In particular embodiments, the kit can comprise forward primer P1 and reverse primer P2 that hybridize to the target nucleic acid sequence on the 3q amplification hotspot region, and forward primer P3 and reverse primer P4 that hybridize to the target nucleic acid sequence on the reference chromosomal region. In particular embodiments, the kit comprises, in addition to the primers described above, one or more of primers, a 2 × SYBRGreen qPCR Mix, deionized water, and a control sample.

In some embodiments, the kit includes one or more containers comprising primers, probes, polymerases, nucleotides, buffers, controls, and the like. In some embodiments, the components of the kit are packaged in separate containers. In some embodiments, the containers are packaged and/or shipped in the same kit or case for use together. In some embodiments, one or more components of the kit are shipped and/or packaged separately.

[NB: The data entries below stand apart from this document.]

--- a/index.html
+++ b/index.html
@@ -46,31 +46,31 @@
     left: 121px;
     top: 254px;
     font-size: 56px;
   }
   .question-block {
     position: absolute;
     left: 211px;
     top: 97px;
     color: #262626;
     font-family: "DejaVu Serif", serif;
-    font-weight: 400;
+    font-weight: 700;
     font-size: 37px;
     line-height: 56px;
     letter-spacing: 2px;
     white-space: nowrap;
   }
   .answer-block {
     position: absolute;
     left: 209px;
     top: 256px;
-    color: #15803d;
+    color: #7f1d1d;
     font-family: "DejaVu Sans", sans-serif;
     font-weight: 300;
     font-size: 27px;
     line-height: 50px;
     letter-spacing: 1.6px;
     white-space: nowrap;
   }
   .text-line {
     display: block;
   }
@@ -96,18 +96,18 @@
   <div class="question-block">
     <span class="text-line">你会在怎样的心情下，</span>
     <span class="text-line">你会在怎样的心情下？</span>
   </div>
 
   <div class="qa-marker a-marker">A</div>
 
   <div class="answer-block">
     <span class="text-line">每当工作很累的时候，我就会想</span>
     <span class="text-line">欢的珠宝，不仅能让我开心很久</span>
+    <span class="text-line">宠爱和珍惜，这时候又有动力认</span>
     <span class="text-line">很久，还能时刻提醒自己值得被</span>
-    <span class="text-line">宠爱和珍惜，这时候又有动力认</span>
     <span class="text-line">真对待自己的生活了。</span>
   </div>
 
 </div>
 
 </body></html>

The invention has the beneficial technical effects

The present inventors have surprisingly found that amplification of the copy number of the 3q amplification hotspot region as described herein can be detected in all cervical cancer patients tested. Whereas copy number amplification of a chromosomal region on chromosome three outside the 3q amplification hotspot region as described herein could not be detected in all cervical cancer patients. Thus, the relative copy number of the 3q amplification hotspot region as described herein can be used to detect cervical cancer in a subject.

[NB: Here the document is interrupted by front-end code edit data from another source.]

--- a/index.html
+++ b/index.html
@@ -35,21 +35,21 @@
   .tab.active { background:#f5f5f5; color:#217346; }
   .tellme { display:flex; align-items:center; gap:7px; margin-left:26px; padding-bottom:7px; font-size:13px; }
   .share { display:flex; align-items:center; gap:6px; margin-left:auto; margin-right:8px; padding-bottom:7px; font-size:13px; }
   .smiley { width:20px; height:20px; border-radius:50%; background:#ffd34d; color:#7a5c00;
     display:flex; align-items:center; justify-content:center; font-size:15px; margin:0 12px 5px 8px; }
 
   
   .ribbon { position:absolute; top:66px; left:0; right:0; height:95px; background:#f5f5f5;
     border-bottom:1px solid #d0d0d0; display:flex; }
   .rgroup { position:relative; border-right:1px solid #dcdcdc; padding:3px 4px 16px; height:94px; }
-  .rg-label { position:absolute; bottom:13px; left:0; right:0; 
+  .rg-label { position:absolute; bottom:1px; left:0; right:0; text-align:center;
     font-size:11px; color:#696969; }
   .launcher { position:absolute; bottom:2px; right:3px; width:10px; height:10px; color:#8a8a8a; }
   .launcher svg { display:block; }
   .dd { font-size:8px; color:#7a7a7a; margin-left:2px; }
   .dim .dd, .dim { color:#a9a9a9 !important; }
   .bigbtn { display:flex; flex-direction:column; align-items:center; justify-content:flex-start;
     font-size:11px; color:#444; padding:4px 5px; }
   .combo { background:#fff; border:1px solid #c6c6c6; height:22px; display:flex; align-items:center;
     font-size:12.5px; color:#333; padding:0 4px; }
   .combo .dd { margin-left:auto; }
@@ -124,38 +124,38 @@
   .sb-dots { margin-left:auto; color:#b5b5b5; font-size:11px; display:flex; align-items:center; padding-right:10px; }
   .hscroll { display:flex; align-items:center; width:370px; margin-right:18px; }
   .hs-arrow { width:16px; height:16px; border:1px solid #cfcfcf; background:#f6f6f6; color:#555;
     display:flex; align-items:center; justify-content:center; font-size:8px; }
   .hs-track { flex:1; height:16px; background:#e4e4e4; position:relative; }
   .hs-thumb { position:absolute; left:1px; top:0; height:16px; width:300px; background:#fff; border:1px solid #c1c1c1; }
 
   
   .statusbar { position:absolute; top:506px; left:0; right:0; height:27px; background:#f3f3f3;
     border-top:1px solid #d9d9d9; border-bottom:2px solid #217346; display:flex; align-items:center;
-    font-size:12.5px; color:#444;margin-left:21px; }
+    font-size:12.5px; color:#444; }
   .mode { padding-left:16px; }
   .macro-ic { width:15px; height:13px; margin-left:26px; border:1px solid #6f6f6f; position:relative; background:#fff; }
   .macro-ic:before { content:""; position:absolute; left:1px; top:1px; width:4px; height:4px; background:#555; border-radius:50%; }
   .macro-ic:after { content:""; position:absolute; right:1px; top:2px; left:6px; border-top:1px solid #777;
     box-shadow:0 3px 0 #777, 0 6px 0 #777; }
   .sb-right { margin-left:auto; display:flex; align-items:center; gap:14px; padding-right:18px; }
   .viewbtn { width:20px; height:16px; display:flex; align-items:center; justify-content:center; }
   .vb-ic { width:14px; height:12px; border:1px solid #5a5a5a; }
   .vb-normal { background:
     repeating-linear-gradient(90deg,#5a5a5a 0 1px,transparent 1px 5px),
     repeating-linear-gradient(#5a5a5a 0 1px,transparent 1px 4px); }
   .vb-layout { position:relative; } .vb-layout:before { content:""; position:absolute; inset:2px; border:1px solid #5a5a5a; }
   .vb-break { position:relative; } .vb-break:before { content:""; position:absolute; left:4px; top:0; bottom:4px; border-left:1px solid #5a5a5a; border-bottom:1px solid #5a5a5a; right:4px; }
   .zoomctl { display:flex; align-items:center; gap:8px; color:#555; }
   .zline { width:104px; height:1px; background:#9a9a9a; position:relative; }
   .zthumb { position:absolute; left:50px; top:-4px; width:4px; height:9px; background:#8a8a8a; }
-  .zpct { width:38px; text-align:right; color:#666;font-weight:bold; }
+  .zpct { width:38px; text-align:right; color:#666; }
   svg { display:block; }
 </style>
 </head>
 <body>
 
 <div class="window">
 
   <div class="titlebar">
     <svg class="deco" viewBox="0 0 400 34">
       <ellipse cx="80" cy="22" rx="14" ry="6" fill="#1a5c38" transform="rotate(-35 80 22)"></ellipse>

The inventor also finds that the cervical cancer can be detected by judging the amplification condition of a 3q amplification hot spot region by carrying out qPCR copy number detection on the DLG1 gene. The qPCR method not only can accurately detect the 3q amplification of the cervical cancer, but also reduces the experiment cost and shortens the detection period.

Examples

Embodiments of the present invention will be described in detail below with reference to examples, but those skilled in the art will appreciate that the following examples are only illustrative of the present invention and should not be construed as limiting the scope of the present invention. The examples, in which specific conditions are not specified, were conducted under conventional conditions or conditions recommended by the manufacturer. The reagents or instruments used are not indicated by the manufacturer, and are all conventional products commercially available.